The Brave Engineer (Disney, 1950)
Dir: Jack Kinney
Cel Bloc Rating: 6
My first introduction to this film came in my youth when I attended Homestead Elementary School, which was built during my third year at another school in Eagle River, Alaska. (Our soon-to-be-divided in half class even took a field trip one day, marching the mile or so up to the location of the still-unfinished building, and for the next few months I was unconsolable, for I adored my third grade teacher and didn't understand why I had to leave her). Over the next three years, since we were without an actual theatre in our town (considered to be a suburb of Anchorage), Homestead Elementary would become the focal point of my burgeoning interest in movies, where they sporadically ran film nights in the gymnasium several times a year. It is in this venue that I saw many Walt Disney cartoons and True-Life Adventures (including the infamous lemming-flinging one), and in one horrible night, a fairly bloody documentary on hunting bears and deer that scarred me for much of my life.
But the joyful memories far outweighed any small bad elements from those film nights, the biggest joy being the night of what I call the Walt Disney Myth Cycle: Johnny Appleseed, Pecos Bill, Paul Bunyan, Casey at the Bat, and this film, The Brave Engineer, which is proclaimed to be the story of Casey Jones, the engineer who just had to get the mail through, no matter the obstacle in his path. That I know relatively little about the actual story of Casey Jones does not deter me in the least from critiquing this minor but enjoyable Disney effort. As in any Disney myth film, it pretty much treats the source myth as if it were simply the first story treatment for the film, to be trampled and shaped in any way the studio saw fit until it reached their accepted standard for mass consumption. As this always seemed to work for Disney through the years, why change a pattern for success?
The animation is workmanlike and steady, as is the Disney way, and I would consider the work bland in the manner that I declared Football Now and Then the other day, except that the story here is slightly more engaging (though, honestly, I couldn't care less whether he gets the mail through or not). The film has one great redeeming vocal performance by Jerry Colonna. I have a great affection for Colonna, all of it derived mainly from animation (and one live-action film, Jack Benny's It's In the Bag!, from 1945). While I originally knew of him from his constant caricaturing and aping in a number of Warner Bros. cartoons, it is his performance as the March Hare in Disney's Alice In Wonderland (1951) for which I first admired his unbound and happily obnoxious personality. "Clean cup! Clean cup! Move down, move down! Clean cup, move down, move down!"

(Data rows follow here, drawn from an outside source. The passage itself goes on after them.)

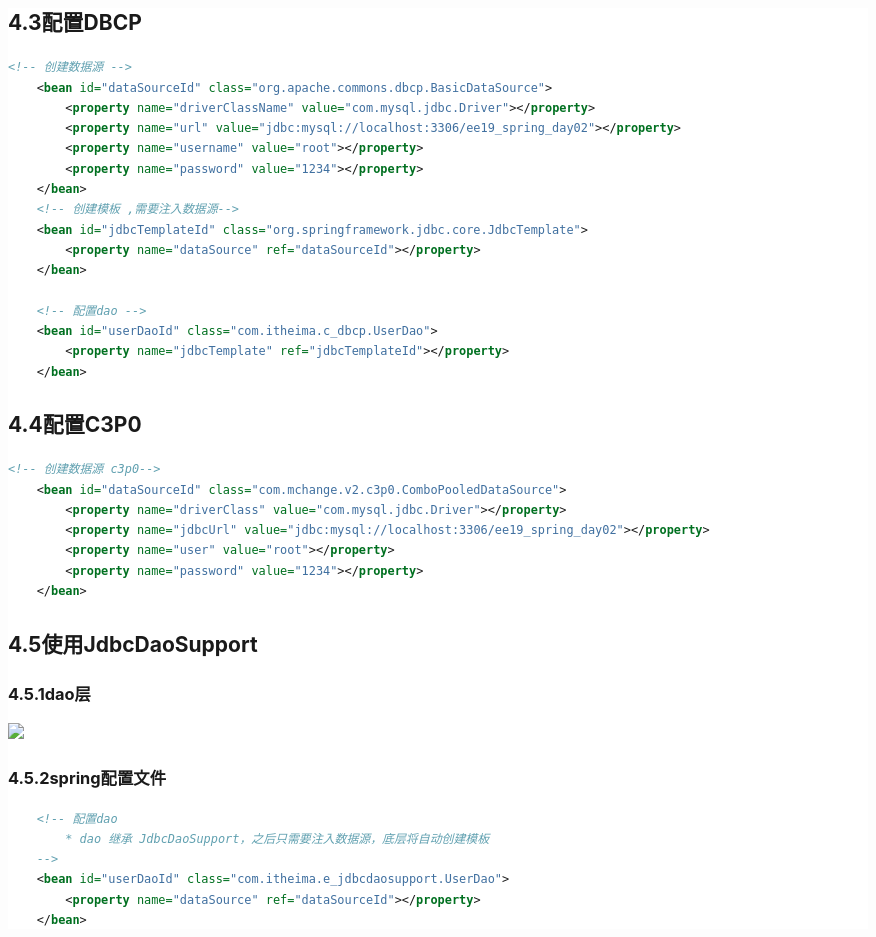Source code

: ## 4.3配置DBCP

```xml
<!-- 创建数据源 -->
	<bean id="dataSourceId" class="org.apache.commons.dbcp.BasicDataSource">
		<property name="driverClassName" value="com.mysql.jdbc.Driver"></property>
		<property name="url" value="jdbc:mysql://localhost:3306/ee19_spring_day02"></property>
		<property name="username" value="root"></property>
		<property name="password" value="1234"></property>
	</bean>
	<!-- 创建模板 ,需要注入数据源-->
	<bean id="jdbcTemplateId" class="org.springframework.jdbc.core.JdbcTemplate">
		<property name="dataSource" ref="dataSourceId"></property>
	</bean>
	
	<!-- 配置dao -->
	<bean id="userDaoId" class="com.itheima.c_dbcp.UserDao">
		<property name="jdbcTemplate" ref="jdbcTemplateId"></property>
	</bean>

```



## 4.4配置C3P0

```xml
<!-- 创建数据源 c3p0-->
	<bean id="dataSourceId" class="com.mchange.v2.c3p0.ComboPooledDataSource">
		<property name="driverClass" value="com.mysql.jdbc.Driver"></property>
		<property name="jdbcUrl" value="jdbc:mysql://localhost:3306/ee19_spring_day02"></property>
		<property name="user" value="root"></property>
		<property name="password" value="1234"></property>
	</bean>

```



## 4.5使用JdbcDaoSupport

### 4.5.1dao层



 ![](http://upload-images.jianshu.io/upload_images/1540531-35da789754dab15f.png?imageMogr2/auto-orient/strip%7CimageView2/2/w/1240)

### 4.5.2spring配置文件

```xml
	<!-- 配置dao 
		* dao 继承 JdbcDaoSupport，之后只需要注入数据源，底层将自动创建模板
	-->
	<bean id="userDaoId" class="com.itheima.e_jdbcdaosupport.UserDao">
		<property name="dataSource" ref="dataSourceId"></property>
	</bean>

```
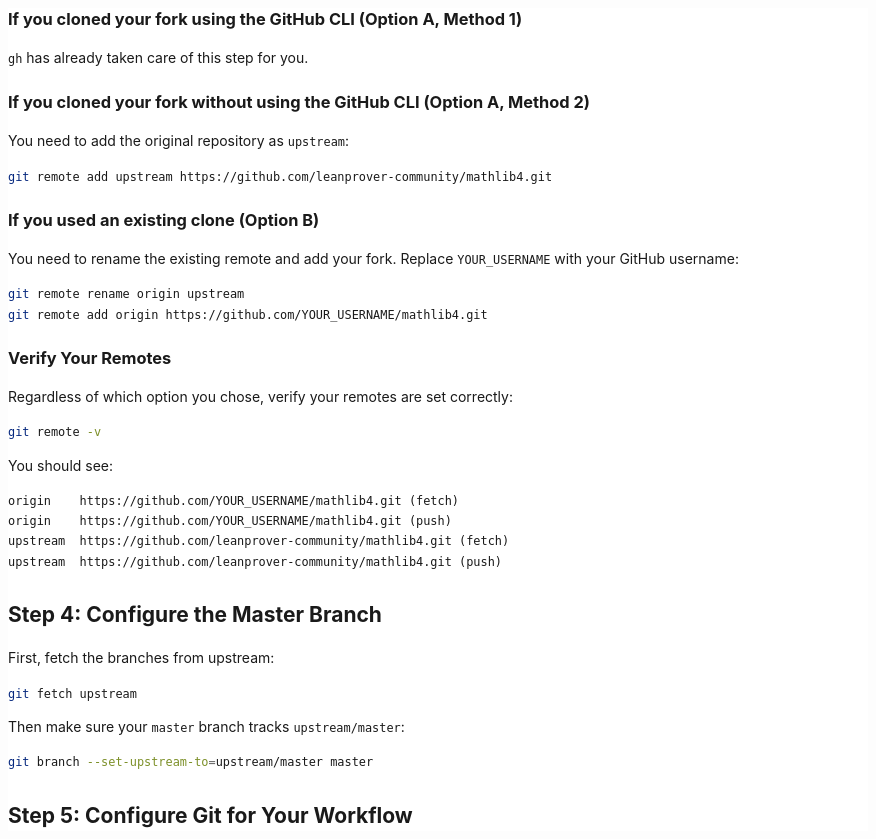 ### If you cloned your fork using the GitHub CLI (Option A, Method 1)

`gh` has already taken care of this step for you.

### If you cloned your fork without using the GitHub CLI (Option A, Method 2)

You need to add the original repository as `upstream`:

```bash
git remote add upstream https://github.com/leanprover-community/mathlib4.git
```

### If you used an existing clone (Option B)

You need to rename the existing remote and add your fork.
Replace `YOUR_USERNAME` with your GitHub username:

```bash
git remote rename origin upstream
git remote add origin https://github.com/YOUR_USERNAME/mathlib4.git
```

### Verify Your Remotes

Regardless of which option you chose, verify your remotes are set correctly:

```bash
git remote -v
```

You should see:

```
origin    https://github.com/YOUR_USERNAME/mathlib4.git (fetch)
origin    https://github.com/YOUR_USERNAME/mathlib4.git (push)
upstream  https://github.com/leanprover-community/mathlib4.git (fetch)
upstream  https://github.com/leanprover-community/mathlib4.git (push)
```

## Step 4: Configure the Master Branch

First, fetch the branches from upstream:

```bash
git fetch upstream
```

Then make sure your `master` branch tracks `upstream/master`:

```bash
git branch --set-upstream-to=upstream/master master
```

## Step 5: Configure Git for Your Workflow
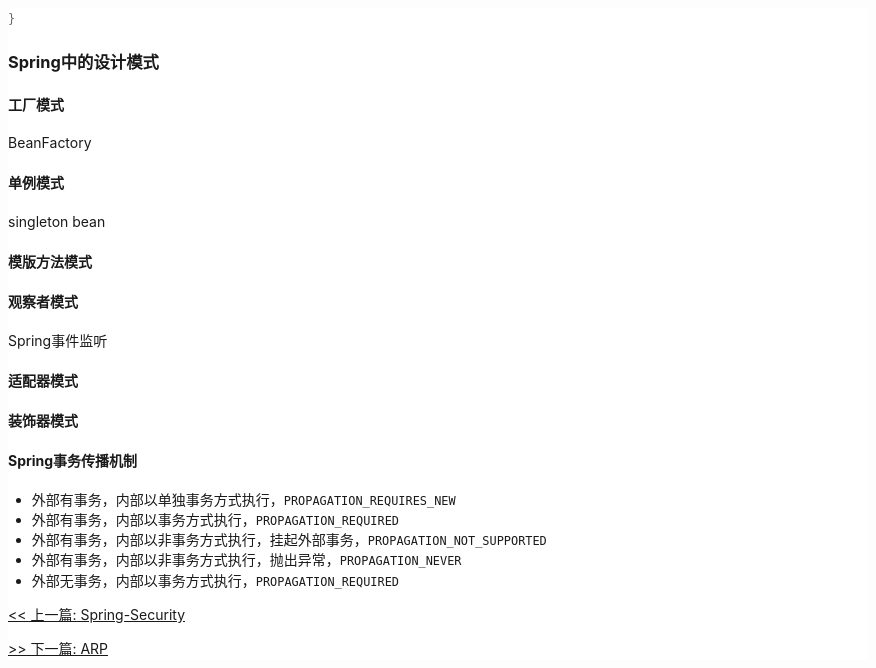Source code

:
 ```java
}
```

### Spring中的设计模式

#### 工厂模式

BeanFactory

#### 单例模式

singleton bean

#### 模版方法模式

#### 观察者模式

Spring事件监听

#### 适配器模式

#### 装饰器模式


#### Spring事务传播机制

* 外部有事务，内部以单独事务方式执行，`PROPAGATION_REQUIRES_NEW`
* 外部有事务，内部以事务方式执行，`PROPAGATION_REQUIRED`
* 外部有事务，内部以非事务方式执行，挂起外部事务，`PROPAGATION_NOT_SUPPORTED`
* 外部有事务，内部以非事务方式执行，抛出异常，`PROPAGATION_NEVER`
* 外部无事务，内部以事务方式执行，`PROPAGATION_REQUIRED`


[<< 上一篇: Spring-Security](7-开源框架/Spring-Security.md)

[>> 下一篇: ARP](8-网络通信/ARP.md)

In The Brave Engineer, Colonna provides the narration and the imagined voice of Engineer Jones, and spins the tale with such breakneck narration, he threatens to outrace the very engineer into whom he is breathing life. It's Mr. Colonna's wild ride of shouts, hollers, muttered asides and crazed tenor crooning, and while he also vocalized a memorable turn in Make Mine Music's Casey at the Bat segment, which is a far superior cartoon by the same director, in this one he truly hits it out of the park. Bending every syllable about his tongue to the maximum effect, Colonna provides the effect of locomotion that the well-designed but ultimately ordinary animation fails to fulfill.

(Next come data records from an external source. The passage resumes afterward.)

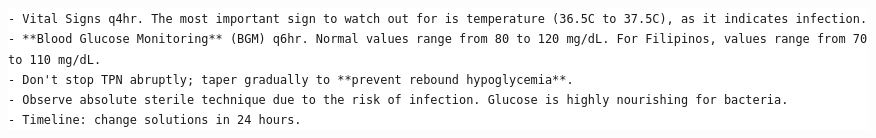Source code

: 	- Vital Signs q4hr. The most important sign to watch out for is temperature (36.5C to 37.5C), as it indicates infection.
	- **Blood Glucose Monitoring** (BGM) q6hr. Normal values range from 80 to 120 mg/dL. For Filipinos, values range from 70 to 110 mg/dL.
	- Don't stop TPN abruptly; taper gradually to **prevent rebound hypoglycemia**.
	- Observe absolute sterile technique due to the risk of infection. Glucose is highly nourishing for bacteria.
	- Timeline: change solutions in 24 hours.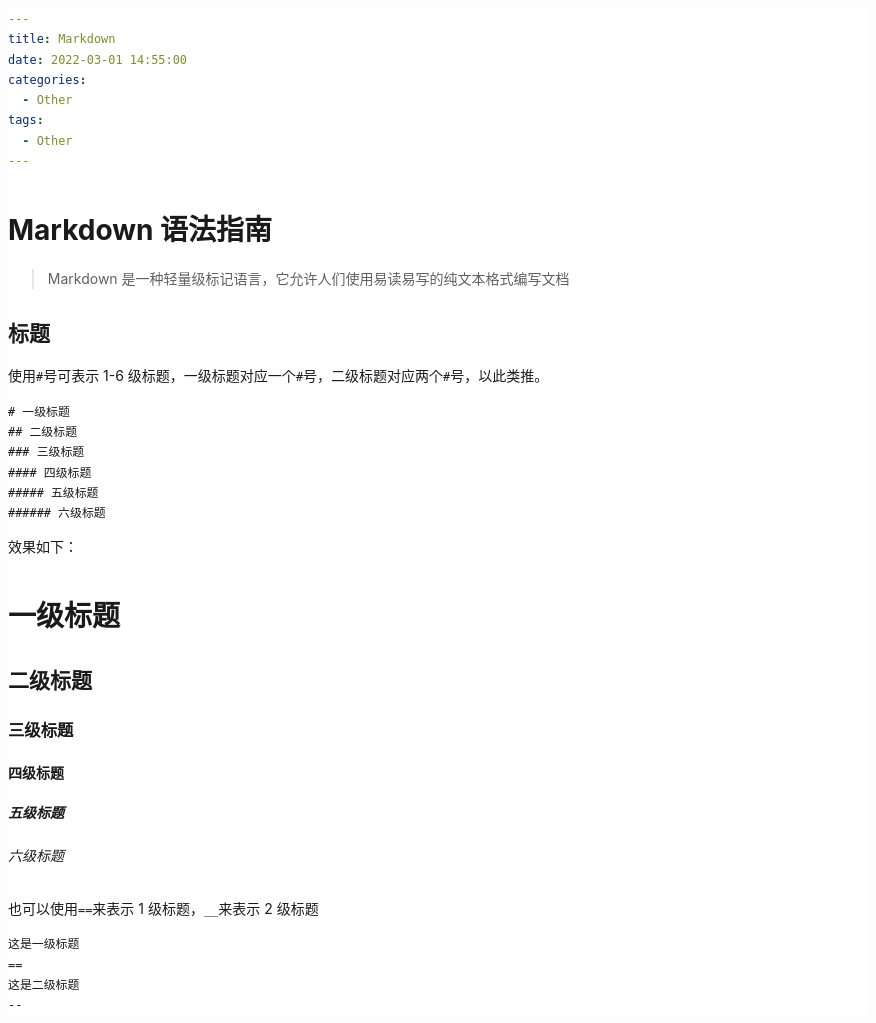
 ```yaml
---
title: Markdown
date: 2022-03-01 14:55:00
categories:
  - Other
tags:
  - Other
---
```


# Markdown 语法指南

> Markdown 是一种轻量级标记语言，它允许人们使用易读易写的纯文本格式编写文档

## 标题

使用`#`号可表示 1-6 级标题，一级标题对应一个`#`号，二级标题对应两个`#`号，以此类推。

```
# 一级标题
## 二级标题
### 三级标题
#### 四级标题
##### 五级标题
###### 六级标题
```

效果如下：

# 一级标题

## 二级标题

### 三级标题

#### 四级标题

##### 五级标题

###### 六级标题

也可以使用`==`来表示 1 级标题，`__`来表示 2 级标题

```
这是一级标题
==
这是二级标题
--
```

There is a most interesting aside that Colonna makes halfway through the film: When the classic melodramatic trinity of hero, villain, and damsel in distress intervenes in the picture, with Jerry simulating the supposed voices of all three figures, the hero (in this case, Casey Jones himself) must rescue the tied-to-the-tracks damsel by scooping her up before the trains flattens her. The girl is rescued to be certain, but Casey leaves her dangling safely from the mail hook at the next depot, with Colonna stating without irony, "Look! She-Mail!" I'm not totally sure of when gender reassignment surgery became a widely known phenomenon, though I do know that they did make worldwide news a couple of years after this picture. And I certainly don't think that Colonna was actually making a reference to transsexuality in a Walt Disney cartoon, so I haven't the foggiest idea to what this joke is actually making reference, but it certainly plays in an unintentionally hilarious fashion today.
[Editor's note: The text and photos for this article were updated on 10/29/2015.]